** PASSAGE **
------------------------------

# Another 06 opal & questions



## mtbroadie (Dec 8, 2001)

Here is my replacement for my one year old bike that hit by a driver who didn't have auto insurance and even driver's license. Anyway, as a mountain biker, I couldn't justify myself spending a lot of money (for me) on a road bike, but I am very gald that I did. 









Here is my question. There is a gap between the head tube and the headset race. I tried to press it down but had no luck. Is it normal for an (Orbea) road bike?









Last stupid question. Does anybody use a wireless computer? If so, what brand / model? I have an old Cateye wire computer and would like to try a wireless one if it works as good as a wire one. Any comments will be helpful. Thanks,


----------



## dave99ag (Jul 26, 2005)

I've noticed the same very small gap on my Orca and don't think it's an issue.

I use a Polar S725, but it may be a bit more than you want if you just need a computer.


----------



## rcordray (Jul 30, 2006)

*Opal w/ VDO MC 1.0 +*

I have a new opal, with the same headset gap issue also. Hoping it's not an issue.

I have a VDO MC 1.0 + cyclocomputer and like it a lot. I ride hills and wanted the altimeter function. Although I'm an excruciatingly slow climber, now I have the stats to back it up! No heart rate or cadence functions, but it's a clean, wireless install. I have the stem mount which i prefer over a bar mount. They run about $140-$150 depending on where you find them. I've had it for a year and find it's fully reliable.


----------



## b987654 (Aug 18, 2005)

no gap on mine. i would e-mail orbea to make sure. The shop that built my bike is crazy anal about every little thing. 
[email protected]


----------



## mtbroadie (Dec 8, 2001)

Thanks for the replys guys. I will check both the Polar and the VDO. BTW, I emailed Orbea regarding the gap and will post here once they reply.


----------



## mtbroadie (Dec 8, 2001)

------------------------------

** EXTRACTED INFORMATION **
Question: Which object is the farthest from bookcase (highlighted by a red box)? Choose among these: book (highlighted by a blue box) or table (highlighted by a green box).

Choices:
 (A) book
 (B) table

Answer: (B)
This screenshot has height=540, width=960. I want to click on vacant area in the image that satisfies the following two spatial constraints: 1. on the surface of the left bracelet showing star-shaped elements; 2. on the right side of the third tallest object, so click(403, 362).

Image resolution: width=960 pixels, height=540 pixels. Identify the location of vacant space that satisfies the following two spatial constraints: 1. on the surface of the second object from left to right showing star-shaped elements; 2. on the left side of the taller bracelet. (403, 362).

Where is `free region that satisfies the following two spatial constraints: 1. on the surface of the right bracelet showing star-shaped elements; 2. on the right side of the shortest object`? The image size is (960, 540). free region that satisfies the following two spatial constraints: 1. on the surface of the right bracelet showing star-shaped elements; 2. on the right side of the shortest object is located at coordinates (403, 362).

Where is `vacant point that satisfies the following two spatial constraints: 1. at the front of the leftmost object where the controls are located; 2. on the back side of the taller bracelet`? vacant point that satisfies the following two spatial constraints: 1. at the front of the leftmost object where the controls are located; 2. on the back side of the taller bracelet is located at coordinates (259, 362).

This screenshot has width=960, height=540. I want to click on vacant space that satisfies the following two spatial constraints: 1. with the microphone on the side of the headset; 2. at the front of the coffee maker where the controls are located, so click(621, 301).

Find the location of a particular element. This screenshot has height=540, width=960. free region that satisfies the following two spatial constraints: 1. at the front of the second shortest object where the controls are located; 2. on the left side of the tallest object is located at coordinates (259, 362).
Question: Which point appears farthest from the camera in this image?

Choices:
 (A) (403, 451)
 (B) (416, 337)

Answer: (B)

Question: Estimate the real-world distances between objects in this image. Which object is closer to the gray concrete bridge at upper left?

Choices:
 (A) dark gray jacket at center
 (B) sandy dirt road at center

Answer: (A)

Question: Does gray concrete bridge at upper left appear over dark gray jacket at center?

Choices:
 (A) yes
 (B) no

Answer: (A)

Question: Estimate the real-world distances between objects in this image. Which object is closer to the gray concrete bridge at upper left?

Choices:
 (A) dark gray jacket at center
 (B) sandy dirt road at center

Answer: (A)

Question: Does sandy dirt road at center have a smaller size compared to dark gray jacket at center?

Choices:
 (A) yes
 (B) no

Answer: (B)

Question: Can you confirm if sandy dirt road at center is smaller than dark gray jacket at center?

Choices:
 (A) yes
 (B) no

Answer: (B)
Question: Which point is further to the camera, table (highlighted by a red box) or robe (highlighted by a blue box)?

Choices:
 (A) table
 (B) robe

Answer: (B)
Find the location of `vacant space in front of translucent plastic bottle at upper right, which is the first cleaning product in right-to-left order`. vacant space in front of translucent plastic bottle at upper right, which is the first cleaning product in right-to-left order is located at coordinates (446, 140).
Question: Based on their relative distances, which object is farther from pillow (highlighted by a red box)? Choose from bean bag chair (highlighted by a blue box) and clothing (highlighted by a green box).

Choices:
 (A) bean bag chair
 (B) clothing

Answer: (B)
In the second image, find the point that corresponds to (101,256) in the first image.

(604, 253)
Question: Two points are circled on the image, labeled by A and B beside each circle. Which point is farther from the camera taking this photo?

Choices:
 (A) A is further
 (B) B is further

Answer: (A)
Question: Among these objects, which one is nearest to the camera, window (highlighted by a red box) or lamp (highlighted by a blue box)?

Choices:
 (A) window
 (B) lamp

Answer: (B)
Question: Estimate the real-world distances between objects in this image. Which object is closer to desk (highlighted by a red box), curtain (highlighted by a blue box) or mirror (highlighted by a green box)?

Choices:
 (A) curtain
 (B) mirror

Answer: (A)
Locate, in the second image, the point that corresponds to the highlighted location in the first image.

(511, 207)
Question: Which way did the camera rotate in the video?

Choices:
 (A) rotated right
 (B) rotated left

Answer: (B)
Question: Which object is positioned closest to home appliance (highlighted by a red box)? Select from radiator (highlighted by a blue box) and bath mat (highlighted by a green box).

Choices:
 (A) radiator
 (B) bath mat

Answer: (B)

------------------------------

Reproduce verbatim the portion of the Orbea Opal thread between "## rcordray (Jul" and "(Aug 18, 2005)", inclusive.

## rcordray (Jul 30, 2006)

*Opal w/ VDO MC 1.0 +*

I have a new opal, with the same headset gap issue also. Hoping it's not an issue.

I have a VDO MC 1.0 + cyclocomputer and like it a lot. I ride hills and wanted the altimeter function. Although I'm an excruciatingly slow climber, now I have the stats to back it up! No heart rate or cadence functions, but it's a clean, wireless install. I have the stem mount which i prefer over a bar mount. They run about $140-$150 depending on where you find them. I've had it for a year and find it's fully reliable.


----------



## b987654 (Aug 18, 2005)